We believe a better sensorimotor dissociation of ropivacaine is probably the most likely way to explain our results, although a different extension of the block could have occurred, but seems unlikely, as the technique was exactly the same in both groups. Rosenberg and Heinonen (2), using isolated sheathed vagus and phrenic nerves of rats, showed that ropivacaine at a small concentration produced a rapid and profound block of A
and C fibers and was more potent than similarly small concentration of bupivacaine in blocking the same fibers. At larger concentrations, ropivacaine and bupivacaine had similar blocking activity. An animal experimental study conducted by Wildsmith et al. (3) demonstrated that ropivacaine blocked C fibers faster than A fibers and was a potent producer of frequency-dependent block. It is known that low pKa and high lipid solubility are associated with preferential blockade of A fibers; high pKa and low lipid solubility are associated with preferential blockade of C fibers (1). The lower lipid solubility of ropivacaine compared with bupivacaine is presumed to retard penetration of myelin sheaths. The combination of higher degree of sensorimotor dissociation with ropivacaine at small concentrations and the property of being a potent producer of frequency-dependent block may in part explain some of its advantages for postoperative analgesia.
The incidence of nausea and vomiting was infrequent and similar in both groups and within the range of our previous results (4,5).
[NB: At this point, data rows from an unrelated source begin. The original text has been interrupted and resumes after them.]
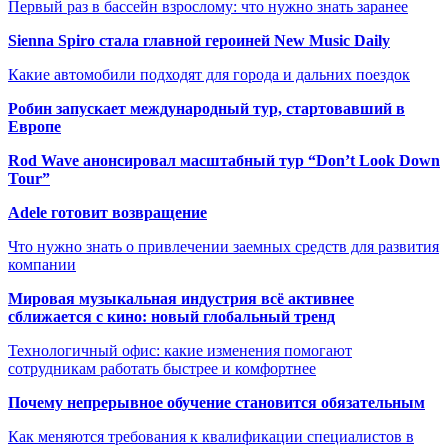
Первый раз в бассейн взрослому: что нужно знать заранее
Sienna Spiro стала главной героиней New Music Daily
Какие автомобили подходят для города и дальних поездок
Робин запускает международный тур, стартовавший в
Европе
Rod Wave анонсировал масштабный тур “Don’t Look Down
Tour”
Adele готовит возвращение
Что нужно знать о привлечении заемных средств для развития
компании
Мировая музыкальная индустрия всё активнее
сближается с кино: новый глобальный тренд
Технологичный офис: какие изменения помогают
сотрудникам работать быстрее и комфортнее
Почему непрерывное обучение становится обязательным
Как меняются требования к квалификации специалистов в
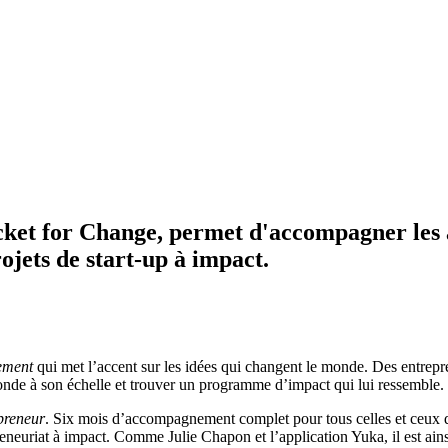
cket for Change, permet d'accompagner les
ojets de start-up à impact.
ement
qui met l’accent sur les idées qui changent le monde. Des entrepre
nde à son échelle et trouver un programme d’impact qui lui ressemble.
preneur
. Six mois d’accompagnement complet pour tous celles et ceux q
neuriat à impact. Comme Julie Chapon et l’application Yuka, il est ainsi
The degree of patient satisfaction was high in the two groups and comparable to the one found in the previous trials (4,5).
In conclusion, this study demonstrates that the administration of ropivacaine 0.2% and bupivacaine 0.15% through an interscalene catheter after major open shoulder surgery provides good and comparable control of postoperative pain with few side effects and a high degree of patient satisfaction. However, the application of ropivacaine 0.2% by the PCIA technique is associated with a decreased incidence of paresthesia in the fingers and offers a better preservation of motor function, assessed by hand strength. If these factors facilitate early rehabilitation and improve patient well being, this warrants further investigations.